--- Source records Enclosed Below ---
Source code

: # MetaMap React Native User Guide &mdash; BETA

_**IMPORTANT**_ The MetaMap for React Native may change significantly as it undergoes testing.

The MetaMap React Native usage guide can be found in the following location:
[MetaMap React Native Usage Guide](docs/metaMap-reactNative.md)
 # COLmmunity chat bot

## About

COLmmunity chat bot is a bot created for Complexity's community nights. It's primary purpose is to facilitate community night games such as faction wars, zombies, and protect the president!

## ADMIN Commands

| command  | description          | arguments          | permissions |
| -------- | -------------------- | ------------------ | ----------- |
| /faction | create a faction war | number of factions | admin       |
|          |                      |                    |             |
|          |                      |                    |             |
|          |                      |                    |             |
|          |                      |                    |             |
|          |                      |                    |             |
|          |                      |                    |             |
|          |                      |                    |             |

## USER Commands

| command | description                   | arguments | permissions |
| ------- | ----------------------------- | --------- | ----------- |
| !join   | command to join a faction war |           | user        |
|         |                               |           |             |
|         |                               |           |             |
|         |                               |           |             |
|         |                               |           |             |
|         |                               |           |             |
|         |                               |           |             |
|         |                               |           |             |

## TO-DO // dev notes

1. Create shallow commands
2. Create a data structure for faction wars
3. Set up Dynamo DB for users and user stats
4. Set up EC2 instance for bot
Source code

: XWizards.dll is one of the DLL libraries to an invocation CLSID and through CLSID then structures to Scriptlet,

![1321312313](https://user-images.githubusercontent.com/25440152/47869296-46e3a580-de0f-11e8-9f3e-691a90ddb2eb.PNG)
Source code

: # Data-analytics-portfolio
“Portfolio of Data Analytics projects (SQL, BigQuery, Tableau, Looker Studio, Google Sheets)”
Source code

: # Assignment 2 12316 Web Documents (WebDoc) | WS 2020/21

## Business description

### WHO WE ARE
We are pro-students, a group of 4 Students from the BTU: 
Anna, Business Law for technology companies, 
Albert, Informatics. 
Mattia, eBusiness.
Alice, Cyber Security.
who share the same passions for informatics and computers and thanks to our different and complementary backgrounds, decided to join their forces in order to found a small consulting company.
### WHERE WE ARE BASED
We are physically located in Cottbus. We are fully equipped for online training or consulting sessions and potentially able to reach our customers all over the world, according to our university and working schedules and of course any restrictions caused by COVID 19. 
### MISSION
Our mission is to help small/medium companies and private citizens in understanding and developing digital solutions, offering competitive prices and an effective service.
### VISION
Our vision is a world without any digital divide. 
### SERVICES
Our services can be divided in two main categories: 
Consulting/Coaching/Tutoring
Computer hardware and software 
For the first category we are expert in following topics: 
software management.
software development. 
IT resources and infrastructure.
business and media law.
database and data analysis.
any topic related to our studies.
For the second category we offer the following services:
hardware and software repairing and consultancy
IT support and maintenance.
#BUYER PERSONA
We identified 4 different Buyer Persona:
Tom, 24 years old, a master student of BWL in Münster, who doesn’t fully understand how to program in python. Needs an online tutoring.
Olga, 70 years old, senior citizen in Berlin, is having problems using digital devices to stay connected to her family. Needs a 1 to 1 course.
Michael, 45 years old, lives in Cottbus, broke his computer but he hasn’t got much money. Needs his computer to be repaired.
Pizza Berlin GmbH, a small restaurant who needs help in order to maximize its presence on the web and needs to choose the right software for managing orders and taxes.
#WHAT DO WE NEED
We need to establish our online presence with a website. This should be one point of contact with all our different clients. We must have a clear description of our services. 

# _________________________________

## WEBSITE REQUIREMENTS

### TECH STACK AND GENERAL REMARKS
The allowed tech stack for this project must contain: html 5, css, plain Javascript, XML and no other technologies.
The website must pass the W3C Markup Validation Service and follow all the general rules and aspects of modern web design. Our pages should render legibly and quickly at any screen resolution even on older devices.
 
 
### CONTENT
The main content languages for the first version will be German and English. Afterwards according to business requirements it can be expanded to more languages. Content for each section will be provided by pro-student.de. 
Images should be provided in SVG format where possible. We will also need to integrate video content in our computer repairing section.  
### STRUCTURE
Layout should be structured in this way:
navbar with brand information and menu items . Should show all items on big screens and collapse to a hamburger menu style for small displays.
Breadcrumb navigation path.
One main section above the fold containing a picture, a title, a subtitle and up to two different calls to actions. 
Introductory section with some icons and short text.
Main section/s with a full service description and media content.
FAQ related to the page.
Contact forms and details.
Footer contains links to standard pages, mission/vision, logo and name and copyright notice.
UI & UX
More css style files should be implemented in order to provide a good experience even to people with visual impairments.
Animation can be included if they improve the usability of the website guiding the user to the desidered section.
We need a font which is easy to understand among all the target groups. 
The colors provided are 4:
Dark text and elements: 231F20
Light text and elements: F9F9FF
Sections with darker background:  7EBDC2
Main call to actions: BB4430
--- End of Enclosed Source records ---
◆ Problem requirements
Please reproduce the material above, substituting "DynamoDB" for every occurrence of "Dynamo DB" and leaving all other text unchanged.

◆ Finished exercise
Source code

: # MetaMap React Native User Guide &mdash; BETA

_**IMPORTANT**_ The MetaMap for React Native may change significantly as it undergoes testing.

The MetaMap React Native usage guide can be found in the following location:
[MetaMap React Native Usage Guide](docs/metaMap-reactNative.md)
 # COLmmunity chat bot

## About

COLmmunity chat bot is a bot created for Complexity's community nights. It's primary purpose is to facilitate community night games such as faction wars, zombies, and protect the president!

## ADMIN Commands

| command  | description          | arguments          | permissions |
| -------- | -------------------- | ------------------ | ----------- |
| /faction | create a faction war | number of factions | admin       |
|          |                      |                    |             |
|          |                      |                    |             |
|          |                      |                    |             |
|          |                      |                    |             |
|          |                      |                    |             |
|          |                      |                    |             |
|          |                      |                    |             |

## USER Commands

| command | description                   | arguments | permissions |
| ------- | ----------------------------- | --------- | ----------- |
| !join   | command to join a faction war |           | user        |
|         |                               |           |             |
|         |                               |           |             |
|         |                               |           |             |
|         |                               |           |             |
|         |                               |           |             |
|         |                               |           |             |
|         |                               |           |             |

## TO-DO // dev notes

1. Create shallow commands
2. Create a data structure for faction wars
3. Set up DynamoDB for users and user stats
4. Set up EC2 instance for bot
Source code

: XWizards.dll is one of the DLL libraries to an invocation CLSID and through CLSID then structures to Scriptlet,

![1321312313](https://user-images.githubusercontent.com/25440152/47869296-46e3a580-de0f-11e8-9f3e-691a90ddb2eb.PNG)
Source code

: # Data-analytics-portfolio
“Portfolio of Data Analytics projects (SQL, BigQuery, Tableau, Looker Studio, Google Sheets)”
Source code

: # Assignment 2 12316 Web Documents (WebDoc) | WS 2020/21

## Business description

### WHO WE ARE
We are pro-students, a group of 4 Students from the BTU: 
Anna, Business Law for technology companies, 
Albert, Informatics. 
Mattia, eBusiness.
Alice, Cyber Security.
who share the same passions for informatics and computers and thanks to our different and complementary backgrounds, decided to join their forces in order to found a small consulting company.
### WHERE WE ARE BASED
We are physically located in Cottbus. We are fully equipped for online training or consulting sessions and potentially able to reach our customers all over the world, according to our university and working schedules and of course any restrictions caused by COVID 19. 
### MISSION
Our mission is to help small/medium companies and private citizens in understanding and developing digital solutions, offering competitive prices and an effective service.
### VISION
Our vision is a world without any digital divide. 
### SERVICES
Our services can be divided in two main categories: 
Consulting/Coaching/Tutoring
Computer hardware and software 
For the first category we are expert in following topics: 
software management.
software development. 
IT resources and infrastructure.
business and media law.
database and data analysis.
any topic related to our studies.
For the second category we offer the following services:
hardware and software repairing and consultancy
IT support and maintenance.
#BUYER PERSONA
We identified 4 different Buyer Persona:
Tom, 24 years old, a master student of BWL in Münster, who doesn’t fully understand how to program in python. Needs an online tutoring.
Olga, 70 years old, senior citizen in Berlin, is having problems using digital devices to stay connected to her family. Needs a 1 to 1 course.
Michael, 45 years old, lives in Cottbus, broke his computer but he hasn’t got much money. Needs his computer to be repaired.
Pizza Berlin GmbH, a small restaurant who needs help in order to maximize its presence on the web and needs to choose the right software for managing orders and taxes.
#WHAT DO WE NEED
We need to establish our online presence with a website. This should be one point of contact with all our different clients. We must have a clear description of our services. 

# _________________________________

## WEBSITE REQUIREMENTS

### TECH STACK AND GENERAL REMARKS
The allowed tech stack for this project must contain: html 5, css, plain Javascript, XML and no other technologies.
The website must pass the W3C Markup Validation Service and follow all the general rules and aspects of modern web design. Our pages should render legibly and quickly at any screen resolution even on older devices.
 
 
### CONTENT
The main content languages for the first version will be German and English. Afterwards according to business requirements it can be expanded to more languages. Content for each section will be provided by pro-student.de. 
Images should be provided in SVG format where possible. We will also need to integrate video content in our computer repairing section.  
### STRUCTURE
Layout should be structured in this way:
navbar with brand information and menu items . Should show all items on big screens and collapse to a hamburger menu style for small displays.
Breadcrumb navigation path.
One main section above the fold containing a picture, a title, a subtitle and up to two different calls to actions. 
Introductory section with some icons and short text.
Main section/s with a full service description and media content.
FAQ related to the page.
Contact forms and details.
Footer contains links to standard pages, mission/vision, logo and name and copyright notice.
UI & UX
More css style files should be implemented in order to provide a good experience even to people with visual impairments.
Animation can be included if they improve the usability of the website guiding the user to the desidered section.
We need a font which is easy to understand among all the target groups. 
The colors provided are 4:
Dark text and elements: 231F20
Light text and elements: F9F9FF
Sections with darker background:  7EBDC2
Main call to actions: BB4430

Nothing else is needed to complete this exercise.